Mettre plusieurs détenus dans une même cellule,
Si possible un de plus que le nombre de couchettes
Et même deux ou trois autres, si l’procureur vous aide.
Fermez les portes à clé, ne laissez rien sortir,
Ni en activité [ni] même en permission,
Et surtout pas en sport, ça foutrait tout en l’air !
Profitez du Covid et des confinements
Pour imposer encore plus de sécurité
Qu’on en applique dehors, il faut en profiter !
La période idéale pour ce type de cuisine
C’est bien évidemment l’été, la saison chaude
Quand les ventilateurs ne ventilent rien du tout.
Pour pimenter tout ça, mélangez vieux et jeunes
Osez le métissage de couleur et d’ethnie
Faites se télescoper les différentes cultures !
Et puis laisser couver, sans donner d’perspectives
Ni visibilité, et l’moins d’infos possible
À tous ces détenus entassés en prison.
Vous avez fait l’plus dur, allez vous reposer,
Patientez, la chimie va alors opérer
C’qu’on appelle en physique « la moindre résistance » !

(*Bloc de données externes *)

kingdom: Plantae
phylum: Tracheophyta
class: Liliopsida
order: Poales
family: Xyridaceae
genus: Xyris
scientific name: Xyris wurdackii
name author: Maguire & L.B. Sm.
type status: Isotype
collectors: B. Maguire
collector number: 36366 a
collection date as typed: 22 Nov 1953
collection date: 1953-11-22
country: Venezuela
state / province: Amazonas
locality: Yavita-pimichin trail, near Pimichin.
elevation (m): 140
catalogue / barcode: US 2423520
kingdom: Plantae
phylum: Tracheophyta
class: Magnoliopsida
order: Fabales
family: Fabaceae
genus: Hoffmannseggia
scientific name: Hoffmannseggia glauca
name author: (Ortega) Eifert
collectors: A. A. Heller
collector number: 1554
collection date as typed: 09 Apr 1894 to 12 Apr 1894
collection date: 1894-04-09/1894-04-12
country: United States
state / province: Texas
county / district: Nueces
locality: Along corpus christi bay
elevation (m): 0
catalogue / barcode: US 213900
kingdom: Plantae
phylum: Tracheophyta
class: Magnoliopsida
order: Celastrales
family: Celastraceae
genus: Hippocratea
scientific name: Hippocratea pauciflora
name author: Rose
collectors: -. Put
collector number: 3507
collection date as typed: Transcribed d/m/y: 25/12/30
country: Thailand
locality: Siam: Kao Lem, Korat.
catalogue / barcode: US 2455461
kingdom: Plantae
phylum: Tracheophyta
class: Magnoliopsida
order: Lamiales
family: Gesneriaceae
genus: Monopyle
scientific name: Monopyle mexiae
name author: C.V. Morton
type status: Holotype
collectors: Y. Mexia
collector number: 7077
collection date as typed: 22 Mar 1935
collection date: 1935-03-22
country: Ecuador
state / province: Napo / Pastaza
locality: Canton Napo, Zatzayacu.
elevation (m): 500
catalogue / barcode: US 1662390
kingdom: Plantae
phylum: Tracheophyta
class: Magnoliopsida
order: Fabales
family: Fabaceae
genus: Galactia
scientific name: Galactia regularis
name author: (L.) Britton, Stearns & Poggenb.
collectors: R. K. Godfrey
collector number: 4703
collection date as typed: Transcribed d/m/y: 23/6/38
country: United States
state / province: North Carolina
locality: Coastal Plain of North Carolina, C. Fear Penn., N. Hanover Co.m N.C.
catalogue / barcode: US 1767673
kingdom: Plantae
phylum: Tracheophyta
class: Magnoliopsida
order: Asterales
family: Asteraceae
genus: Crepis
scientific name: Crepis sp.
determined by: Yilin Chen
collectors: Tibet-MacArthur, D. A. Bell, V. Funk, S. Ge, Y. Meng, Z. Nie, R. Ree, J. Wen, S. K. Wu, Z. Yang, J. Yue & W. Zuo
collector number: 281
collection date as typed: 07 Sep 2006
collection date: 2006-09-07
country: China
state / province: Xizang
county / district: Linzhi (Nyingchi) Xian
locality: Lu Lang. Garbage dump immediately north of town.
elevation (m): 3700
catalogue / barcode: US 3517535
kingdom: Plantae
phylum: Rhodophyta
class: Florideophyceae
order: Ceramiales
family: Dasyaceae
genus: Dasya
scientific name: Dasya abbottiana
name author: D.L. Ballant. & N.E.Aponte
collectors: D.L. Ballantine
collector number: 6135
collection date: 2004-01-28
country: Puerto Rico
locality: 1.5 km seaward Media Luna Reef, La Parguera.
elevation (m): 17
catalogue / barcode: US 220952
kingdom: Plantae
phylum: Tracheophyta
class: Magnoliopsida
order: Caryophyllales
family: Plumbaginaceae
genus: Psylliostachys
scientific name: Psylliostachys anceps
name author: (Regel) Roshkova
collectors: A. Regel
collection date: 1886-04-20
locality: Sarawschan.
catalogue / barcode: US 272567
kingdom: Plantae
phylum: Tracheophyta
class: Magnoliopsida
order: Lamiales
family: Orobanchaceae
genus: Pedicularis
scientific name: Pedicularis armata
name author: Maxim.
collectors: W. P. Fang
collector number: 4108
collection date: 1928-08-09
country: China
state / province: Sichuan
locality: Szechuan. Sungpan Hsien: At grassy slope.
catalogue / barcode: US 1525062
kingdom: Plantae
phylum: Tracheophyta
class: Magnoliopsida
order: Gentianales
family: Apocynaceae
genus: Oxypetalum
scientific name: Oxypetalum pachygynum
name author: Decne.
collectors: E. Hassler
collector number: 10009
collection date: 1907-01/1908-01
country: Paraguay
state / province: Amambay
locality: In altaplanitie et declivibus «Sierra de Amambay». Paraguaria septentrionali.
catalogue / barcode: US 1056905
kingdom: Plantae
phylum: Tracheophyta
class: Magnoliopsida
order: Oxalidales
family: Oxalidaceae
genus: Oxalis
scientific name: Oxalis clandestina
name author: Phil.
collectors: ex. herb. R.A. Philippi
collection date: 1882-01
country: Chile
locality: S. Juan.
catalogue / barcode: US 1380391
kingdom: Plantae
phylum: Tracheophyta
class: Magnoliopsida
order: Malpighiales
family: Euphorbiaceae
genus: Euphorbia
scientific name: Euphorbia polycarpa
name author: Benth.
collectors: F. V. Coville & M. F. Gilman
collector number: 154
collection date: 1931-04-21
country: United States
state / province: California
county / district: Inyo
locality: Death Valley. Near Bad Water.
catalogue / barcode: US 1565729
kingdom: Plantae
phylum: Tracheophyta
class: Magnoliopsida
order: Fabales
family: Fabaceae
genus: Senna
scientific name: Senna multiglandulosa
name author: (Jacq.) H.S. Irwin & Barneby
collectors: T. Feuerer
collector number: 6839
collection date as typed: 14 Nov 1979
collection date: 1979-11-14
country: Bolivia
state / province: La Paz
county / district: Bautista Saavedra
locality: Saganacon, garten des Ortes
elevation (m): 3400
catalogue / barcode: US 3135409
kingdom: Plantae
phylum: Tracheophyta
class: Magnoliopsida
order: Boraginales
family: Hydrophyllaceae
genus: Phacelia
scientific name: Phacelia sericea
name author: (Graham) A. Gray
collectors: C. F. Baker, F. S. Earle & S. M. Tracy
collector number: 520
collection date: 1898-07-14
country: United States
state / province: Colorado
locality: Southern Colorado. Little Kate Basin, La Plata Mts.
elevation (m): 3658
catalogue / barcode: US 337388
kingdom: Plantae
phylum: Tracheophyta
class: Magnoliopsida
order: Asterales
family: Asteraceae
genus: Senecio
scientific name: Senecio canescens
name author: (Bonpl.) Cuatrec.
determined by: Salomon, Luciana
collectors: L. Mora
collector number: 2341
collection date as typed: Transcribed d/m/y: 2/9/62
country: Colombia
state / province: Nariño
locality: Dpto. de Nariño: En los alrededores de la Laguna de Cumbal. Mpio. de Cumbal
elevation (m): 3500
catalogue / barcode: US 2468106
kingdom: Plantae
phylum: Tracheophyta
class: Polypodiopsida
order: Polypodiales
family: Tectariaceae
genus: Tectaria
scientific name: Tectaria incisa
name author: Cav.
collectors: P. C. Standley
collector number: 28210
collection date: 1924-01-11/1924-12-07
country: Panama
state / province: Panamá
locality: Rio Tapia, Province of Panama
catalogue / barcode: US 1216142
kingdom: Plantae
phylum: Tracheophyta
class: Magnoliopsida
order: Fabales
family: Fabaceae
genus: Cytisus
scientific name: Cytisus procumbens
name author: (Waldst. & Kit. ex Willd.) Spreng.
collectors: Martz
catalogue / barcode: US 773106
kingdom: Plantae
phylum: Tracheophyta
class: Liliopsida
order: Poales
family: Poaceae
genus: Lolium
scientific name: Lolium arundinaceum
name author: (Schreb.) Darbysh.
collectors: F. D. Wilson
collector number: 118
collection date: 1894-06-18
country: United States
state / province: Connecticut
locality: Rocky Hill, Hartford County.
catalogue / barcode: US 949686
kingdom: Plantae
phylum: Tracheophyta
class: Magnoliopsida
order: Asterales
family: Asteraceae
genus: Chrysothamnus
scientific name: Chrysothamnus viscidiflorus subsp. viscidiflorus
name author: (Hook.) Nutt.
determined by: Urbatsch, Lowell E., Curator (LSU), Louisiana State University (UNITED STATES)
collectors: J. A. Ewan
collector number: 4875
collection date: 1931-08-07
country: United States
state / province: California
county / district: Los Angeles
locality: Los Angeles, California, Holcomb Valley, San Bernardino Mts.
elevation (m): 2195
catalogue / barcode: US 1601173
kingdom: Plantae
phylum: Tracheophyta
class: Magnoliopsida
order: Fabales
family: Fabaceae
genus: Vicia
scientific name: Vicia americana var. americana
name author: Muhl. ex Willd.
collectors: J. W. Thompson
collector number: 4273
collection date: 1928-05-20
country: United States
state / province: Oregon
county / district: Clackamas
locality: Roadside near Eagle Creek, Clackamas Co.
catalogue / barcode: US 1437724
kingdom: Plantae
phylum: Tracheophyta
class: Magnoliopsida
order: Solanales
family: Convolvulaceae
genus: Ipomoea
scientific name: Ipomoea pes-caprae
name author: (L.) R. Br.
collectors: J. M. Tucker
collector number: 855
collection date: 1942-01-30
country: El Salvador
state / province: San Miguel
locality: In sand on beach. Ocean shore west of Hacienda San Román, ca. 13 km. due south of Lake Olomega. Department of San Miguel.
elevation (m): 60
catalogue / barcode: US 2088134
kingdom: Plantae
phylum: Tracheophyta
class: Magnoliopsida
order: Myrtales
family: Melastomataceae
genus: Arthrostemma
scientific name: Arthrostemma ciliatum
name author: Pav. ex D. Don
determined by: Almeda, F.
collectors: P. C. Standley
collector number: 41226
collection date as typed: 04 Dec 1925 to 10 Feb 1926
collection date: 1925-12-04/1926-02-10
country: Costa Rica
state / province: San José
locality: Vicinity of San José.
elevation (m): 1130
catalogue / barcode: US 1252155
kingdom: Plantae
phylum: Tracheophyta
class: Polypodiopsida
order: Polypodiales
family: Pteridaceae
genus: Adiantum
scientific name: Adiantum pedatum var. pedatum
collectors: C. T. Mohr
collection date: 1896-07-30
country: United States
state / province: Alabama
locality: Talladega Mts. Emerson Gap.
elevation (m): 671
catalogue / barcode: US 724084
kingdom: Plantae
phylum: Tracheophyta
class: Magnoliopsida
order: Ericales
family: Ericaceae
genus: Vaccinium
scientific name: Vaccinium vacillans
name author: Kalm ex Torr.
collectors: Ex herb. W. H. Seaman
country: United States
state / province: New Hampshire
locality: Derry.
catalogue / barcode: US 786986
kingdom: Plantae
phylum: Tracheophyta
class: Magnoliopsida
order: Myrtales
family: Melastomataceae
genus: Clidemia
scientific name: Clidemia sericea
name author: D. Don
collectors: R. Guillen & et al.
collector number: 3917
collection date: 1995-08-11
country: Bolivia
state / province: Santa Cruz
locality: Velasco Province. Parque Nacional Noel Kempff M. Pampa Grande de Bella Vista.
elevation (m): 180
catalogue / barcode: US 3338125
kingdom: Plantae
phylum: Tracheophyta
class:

Les tensions existantes vont très vite augmenter
Mais chacun f’ra semblant de n’pas le remarquer
De peur de déclencher de graves hostilités !
Chacun f’ra ce qu’il veut, quand il veut, comme il veut
Pour répondre aux provocs, pour imposer sa loi
Ou bien deviendra sourd, aveugle et puis muet.
Bientôt, pour l’un d’entre eux, la coupe sera pleine
Et quand il craquera, ça sera explosif,
Y aura des cris, des pleurs, du sang, des lésions !
Des consignes s’ront données de n’pas intervenir,
De ne pas s’en mêler, de ne pas s’impliquer,
De ne pas se risquer, d’laisser le temps passer.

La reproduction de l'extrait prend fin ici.